Decomposition methods[edit]
Decomposition methods create a problem that is easy to solve from an arbitrary one.
Each variable of this new problem is associated to a set of original variables;
its domain contains tuples of values for the variables in the associated set;
in particular, these are the tuples that satisfy a set of constraints over these variables.
The constraints of the new problem bounds the values of two new variables to have as values two tuples that agree on the shared original variables.
Three further conditions ensure that the new problem is equivalent to the old one and can be solved efficiently.
In order for the new problem to be solvable efficiently,
the primal graph of the new problem is required to be acyclic.
In other words, viewing the variables as vertices and the (binary) constraints as edges,
the resulting graph is required to be a tree or a forest.
In order for the new problem to be equivalent to the old one, each original constraint is enforced as part of the definition of the domain of at least one new variables.

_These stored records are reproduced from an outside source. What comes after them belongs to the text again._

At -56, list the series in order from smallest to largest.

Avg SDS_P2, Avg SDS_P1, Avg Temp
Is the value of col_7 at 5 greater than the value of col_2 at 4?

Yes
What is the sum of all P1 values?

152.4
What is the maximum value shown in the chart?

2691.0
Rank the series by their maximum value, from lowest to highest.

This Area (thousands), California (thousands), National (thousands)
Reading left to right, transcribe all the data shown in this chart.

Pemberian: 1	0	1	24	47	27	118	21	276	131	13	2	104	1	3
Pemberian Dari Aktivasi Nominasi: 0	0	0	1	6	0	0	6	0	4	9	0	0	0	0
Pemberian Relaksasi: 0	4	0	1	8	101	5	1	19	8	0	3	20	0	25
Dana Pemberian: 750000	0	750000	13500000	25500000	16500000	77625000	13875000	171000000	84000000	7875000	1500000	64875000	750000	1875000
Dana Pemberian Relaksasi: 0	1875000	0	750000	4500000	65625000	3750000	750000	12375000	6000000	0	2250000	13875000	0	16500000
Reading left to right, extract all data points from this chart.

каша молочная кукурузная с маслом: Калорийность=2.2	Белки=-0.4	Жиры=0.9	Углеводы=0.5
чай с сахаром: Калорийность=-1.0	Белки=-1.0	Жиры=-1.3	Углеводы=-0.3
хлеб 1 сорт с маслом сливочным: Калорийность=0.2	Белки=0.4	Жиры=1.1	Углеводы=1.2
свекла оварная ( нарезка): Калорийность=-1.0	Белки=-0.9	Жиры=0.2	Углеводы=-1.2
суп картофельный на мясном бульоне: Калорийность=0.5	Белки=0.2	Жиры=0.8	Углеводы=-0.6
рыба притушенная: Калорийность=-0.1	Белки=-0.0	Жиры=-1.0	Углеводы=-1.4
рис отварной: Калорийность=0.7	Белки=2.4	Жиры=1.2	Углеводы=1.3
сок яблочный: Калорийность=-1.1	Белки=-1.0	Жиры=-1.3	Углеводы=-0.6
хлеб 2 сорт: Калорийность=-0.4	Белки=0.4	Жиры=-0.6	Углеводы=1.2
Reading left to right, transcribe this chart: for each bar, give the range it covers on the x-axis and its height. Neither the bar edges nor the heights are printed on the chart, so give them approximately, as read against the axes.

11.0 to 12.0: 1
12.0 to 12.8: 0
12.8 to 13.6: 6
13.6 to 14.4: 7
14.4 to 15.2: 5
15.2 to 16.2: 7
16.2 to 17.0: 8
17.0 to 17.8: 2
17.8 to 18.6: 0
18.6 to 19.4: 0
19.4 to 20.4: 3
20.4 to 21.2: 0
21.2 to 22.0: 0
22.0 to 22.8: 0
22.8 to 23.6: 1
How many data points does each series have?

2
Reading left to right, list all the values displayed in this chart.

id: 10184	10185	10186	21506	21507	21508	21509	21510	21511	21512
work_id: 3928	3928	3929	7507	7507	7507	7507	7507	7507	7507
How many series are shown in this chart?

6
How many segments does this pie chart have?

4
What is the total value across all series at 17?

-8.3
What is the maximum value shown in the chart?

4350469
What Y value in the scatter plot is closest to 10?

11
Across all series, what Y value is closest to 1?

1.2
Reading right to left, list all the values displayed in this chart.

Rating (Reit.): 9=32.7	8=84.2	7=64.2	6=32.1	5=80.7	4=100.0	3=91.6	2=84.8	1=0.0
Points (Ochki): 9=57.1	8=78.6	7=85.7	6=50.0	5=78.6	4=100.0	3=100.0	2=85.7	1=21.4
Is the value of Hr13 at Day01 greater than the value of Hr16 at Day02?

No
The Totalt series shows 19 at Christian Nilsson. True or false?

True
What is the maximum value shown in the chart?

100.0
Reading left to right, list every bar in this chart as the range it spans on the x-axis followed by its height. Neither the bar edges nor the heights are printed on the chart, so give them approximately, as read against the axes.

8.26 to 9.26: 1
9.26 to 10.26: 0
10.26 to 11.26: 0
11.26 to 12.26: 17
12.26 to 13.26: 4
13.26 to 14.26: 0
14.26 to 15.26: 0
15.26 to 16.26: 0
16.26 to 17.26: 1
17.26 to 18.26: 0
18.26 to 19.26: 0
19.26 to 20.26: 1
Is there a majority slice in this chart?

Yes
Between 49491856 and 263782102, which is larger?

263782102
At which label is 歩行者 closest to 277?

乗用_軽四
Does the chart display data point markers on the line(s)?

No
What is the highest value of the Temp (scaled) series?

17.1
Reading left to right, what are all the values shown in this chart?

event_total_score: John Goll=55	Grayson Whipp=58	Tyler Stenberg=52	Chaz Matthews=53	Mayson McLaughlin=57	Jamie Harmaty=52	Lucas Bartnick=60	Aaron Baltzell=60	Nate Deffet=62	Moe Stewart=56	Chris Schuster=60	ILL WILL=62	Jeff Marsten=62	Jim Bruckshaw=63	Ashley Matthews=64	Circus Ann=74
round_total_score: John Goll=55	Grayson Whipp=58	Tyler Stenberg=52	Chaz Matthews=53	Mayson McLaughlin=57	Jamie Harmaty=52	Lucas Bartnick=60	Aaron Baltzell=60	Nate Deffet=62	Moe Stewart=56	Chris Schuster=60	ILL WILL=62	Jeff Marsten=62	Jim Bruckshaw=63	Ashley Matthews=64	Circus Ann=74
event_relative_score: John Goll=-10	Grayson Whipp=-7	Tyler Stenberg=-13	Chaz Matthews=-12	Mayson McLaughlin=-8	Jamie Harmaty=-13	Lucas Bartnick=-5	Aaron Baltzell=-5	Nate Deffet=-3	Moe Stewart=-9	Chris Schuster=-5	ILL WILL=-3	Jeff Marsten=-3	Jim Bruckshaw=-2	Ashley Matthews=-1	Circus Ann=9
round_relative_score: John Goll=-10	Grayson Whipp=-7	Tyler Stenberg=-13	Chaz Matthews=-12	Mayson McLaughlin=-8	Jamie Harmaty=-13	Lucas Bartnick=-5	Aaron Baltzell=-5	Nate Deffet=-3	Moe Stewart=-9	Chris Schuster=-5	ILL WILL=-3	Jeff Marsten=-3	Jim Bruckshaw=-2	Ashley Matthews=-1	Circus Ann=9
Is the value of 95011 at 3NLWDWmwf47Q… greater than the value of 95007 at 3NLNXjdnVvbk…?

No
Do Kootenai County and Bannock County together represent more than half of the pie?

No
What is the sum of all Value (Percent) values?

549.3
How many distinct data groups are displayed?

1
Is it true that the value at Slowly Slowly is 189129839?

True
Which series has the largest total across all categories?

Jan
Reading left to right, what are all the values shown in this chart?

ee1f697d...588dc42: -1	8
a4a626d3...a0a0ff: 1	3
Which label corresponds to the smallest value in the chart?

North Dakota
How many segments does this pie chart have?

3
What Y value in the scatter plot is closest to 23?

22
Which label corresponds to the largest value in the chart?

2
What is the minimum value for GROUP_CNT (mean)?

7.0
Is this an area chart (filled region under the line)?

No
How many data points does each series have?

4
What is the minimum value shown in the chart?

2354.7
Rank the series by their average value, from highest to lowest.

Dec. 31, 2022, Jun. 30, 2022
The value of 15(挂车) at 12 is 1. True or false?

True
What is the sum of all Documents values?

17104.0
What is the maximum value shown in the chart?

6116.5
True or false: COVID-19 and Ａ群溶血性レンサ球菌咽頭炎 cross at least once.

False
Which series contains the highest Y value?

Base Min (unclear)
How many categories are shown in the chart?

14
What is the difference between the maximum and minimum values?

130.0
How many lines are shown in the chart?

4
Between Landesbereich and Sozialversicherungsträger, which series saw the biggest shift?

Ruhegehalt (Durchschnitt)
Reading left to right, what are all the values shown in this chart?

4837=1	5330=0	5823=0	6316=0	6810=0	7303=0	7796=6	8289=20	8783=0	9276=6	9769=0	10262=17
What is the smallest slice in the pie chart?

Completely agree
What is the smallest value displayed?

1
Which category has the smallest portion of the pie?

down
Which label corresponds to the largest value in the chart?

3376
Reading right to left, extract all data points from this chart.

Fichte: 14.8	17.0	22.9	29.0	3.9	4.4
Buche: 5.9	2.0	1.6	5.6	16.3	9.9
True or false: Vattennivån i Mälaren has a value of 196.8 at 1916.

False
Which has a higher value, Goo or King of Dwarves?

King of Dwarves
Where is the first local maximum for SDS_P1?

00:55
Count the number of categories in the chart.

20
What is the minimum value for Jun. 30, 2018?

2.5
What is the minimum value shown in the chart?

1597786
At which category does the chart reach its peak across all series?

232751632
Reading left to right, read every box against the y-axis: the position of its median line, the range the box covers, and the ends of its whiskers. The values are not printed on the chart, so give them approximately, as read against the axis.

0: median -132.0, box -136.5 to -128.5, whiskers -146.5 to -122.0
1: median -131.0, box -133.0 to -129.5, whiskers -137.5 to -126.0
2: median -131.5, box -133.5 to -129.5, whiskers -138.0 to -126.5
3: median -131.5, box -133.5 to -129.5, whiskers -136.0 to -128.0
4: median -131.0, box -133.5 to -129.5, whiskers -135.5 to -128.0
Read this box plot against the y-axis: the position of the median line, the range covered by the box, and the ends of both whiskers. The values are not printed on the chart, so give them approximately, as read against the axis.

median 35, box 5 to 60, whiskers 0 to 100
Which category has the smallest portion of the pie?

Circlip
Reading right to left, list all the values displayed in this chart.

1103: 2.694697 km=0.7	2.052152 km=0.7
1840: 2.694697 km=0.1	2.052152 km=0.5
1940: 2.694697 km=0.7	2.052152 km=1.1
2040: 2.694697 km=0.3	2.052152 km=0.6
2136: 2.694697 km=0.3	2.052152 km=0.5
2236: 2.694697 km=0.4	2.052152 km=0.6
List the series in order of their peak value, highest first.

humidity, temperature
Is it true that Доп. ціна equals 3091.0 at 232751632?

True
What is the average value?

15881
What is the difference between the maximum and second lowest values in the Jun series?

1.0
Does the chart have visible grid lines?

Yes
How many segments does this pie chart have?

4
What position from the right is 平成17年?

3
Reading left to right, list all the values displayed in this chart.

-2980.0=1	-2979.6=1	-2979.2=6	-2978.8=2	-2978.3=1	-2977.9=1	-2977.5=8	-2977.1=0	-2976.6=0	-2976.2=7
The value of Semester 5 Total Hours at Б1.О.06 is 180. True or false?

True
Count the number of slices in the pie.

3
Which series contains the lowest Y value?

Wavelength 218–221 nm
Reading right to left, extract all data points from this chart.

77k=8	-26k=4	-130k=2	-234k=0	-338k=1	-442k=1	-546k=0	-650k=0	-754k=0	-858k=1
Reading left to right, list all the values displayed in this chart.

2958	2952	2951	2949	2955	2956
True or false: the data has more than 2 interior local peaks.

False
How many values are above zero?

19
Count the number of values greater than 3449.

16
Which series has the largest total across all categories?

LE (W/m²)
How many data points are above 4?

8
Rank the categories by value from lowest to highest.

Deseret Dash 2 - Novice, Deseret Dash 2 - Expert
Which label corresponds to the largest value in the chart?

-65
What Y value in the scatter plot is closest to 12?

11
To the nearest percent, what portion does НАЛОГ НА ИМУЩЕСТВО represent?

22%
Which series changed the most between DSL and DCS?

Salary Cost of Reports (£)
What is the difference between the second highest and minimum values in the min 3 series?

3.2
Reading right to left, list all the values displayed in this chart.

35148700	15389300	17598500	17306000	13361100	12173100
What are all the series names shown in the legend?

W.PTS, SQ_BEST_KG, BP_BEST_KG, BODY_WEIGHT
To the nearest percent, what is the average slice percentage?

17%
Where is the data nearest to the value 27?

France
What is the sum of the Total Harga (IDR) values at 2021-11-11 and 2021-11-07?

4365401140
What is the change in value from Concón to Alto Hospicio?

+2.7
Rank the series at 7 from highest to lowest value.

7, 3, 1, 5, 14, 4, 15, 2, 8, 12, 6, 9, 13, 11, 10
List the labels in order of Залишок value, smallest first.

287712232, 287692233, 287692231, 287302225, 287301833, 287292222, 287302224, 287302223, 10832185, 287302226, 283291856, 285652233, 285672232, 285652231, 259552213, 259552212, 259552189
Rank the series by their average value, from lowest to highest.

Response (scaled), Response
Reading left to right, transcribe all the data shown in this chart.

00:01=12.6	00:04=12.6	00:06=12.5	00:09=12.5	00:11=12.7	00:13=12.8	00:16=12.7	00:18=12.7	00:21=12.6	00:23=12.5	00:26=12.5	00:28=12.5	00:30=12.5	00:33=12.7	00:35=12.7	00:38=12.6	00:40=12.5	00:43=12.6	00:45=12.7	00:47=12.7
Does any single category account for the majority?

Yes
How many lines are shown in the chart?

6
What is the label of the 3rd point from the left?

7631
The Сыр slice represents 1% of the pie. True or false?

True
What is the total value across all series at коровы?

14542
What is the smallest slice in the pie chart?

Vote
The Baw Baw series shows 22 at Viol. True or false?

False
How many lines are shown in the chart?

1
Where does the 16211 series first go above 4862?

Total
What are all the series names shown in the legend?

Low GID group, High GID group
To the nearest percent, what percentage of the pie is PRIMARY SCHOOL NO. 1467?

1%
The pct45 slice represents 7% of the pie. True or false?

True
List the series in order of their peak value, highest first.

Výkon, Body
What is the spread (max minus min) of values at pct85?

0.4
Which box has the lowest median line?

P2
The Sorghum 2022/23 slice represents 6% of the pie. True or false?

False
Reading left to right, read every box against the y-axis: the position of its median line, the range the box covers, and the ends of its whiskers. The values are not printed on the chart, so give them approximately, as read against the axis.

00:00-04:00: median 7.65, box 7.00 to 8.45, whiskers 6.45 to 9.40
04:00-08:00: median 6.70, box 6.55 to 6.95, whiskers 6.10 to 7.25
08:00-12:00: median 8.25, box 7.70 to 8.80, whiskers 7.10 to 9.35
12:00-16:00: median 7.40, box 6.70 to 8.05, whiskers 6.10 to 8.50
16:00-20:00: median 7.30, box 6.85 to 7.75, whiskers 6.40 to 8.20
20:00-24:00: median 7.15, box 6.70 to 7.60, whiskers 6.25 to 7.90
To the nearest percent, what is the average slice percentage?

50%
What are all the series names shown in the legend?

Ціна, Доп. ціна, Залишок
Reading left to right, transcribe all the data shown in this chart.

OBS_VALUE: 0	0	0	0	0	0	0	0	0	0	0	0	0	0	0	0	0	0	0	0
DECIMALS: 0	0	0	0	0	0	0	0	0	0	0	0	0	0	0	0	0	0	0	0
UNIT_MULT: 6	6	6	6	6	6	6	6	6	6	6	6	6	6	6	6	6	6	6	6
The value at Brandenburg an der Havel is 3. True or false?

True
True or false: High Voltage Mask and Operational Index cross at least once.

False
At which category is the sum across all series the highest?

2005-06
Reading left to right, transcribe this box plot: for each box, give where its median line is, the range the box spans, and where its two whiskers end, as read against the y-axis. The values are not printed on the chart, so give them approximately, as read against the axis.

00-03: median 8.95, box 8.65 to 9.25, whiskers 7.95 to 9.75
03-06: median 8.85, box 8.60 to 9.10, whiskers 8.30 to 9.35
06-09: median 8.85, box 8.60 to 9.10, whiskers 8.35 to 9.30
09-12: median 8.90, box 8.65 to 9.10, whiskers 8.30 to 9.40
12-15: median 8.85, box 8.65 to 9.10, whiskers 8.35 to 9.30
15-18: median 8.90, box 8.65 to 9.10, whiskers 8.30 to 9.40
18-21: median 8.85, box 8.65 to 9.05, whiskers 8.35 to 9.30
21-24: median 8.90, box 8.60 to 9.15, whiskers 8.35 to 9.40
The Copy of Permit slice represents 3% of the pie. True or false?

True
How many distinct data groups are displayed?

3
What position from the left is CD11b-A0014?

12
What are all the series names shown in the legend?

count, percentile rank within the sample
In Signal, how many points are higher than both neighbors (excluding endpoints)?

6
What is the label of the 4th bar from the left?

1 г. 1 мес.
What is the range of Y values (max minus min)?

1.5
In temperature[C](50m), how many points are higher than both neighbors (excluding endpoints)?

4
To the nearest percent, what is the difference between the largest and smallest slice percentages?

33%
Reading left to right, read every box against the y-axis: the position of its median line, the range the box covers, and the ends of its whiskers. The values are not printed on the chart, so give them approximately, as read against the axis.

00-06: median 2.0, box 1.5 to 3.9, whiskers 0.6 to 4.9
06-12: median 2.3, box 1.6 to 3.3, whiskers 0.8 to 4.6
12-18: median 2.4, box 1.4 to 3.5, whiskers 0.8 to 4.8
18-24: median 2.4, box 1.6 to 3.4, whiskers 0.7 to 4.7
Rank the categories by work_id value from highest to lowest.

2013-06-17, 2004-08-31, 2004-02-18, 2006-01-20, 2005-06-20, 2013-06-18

This requires that, for each constraint of the old problem,
there exists a variable of the new problem such that its associated set of original variables include the scope of the constraint,
and all tuples in its domain satisfy the constraint.
A further condition that is necessary to ensure equivalence is that the binary constraints are sufficient to enforce all "copies" of each original variable to assume the same value.
Since the same original variable can be associated to several of the new variables,
the values of these new variable must all agree on the value of the old variable.
The binary constraints are used to enforce equality of the old variables shared between the two new variables.
Two copies of a new variable are forced equal if there exists a path of binary constraints between their new variables and all new variables in this path contain the old variable.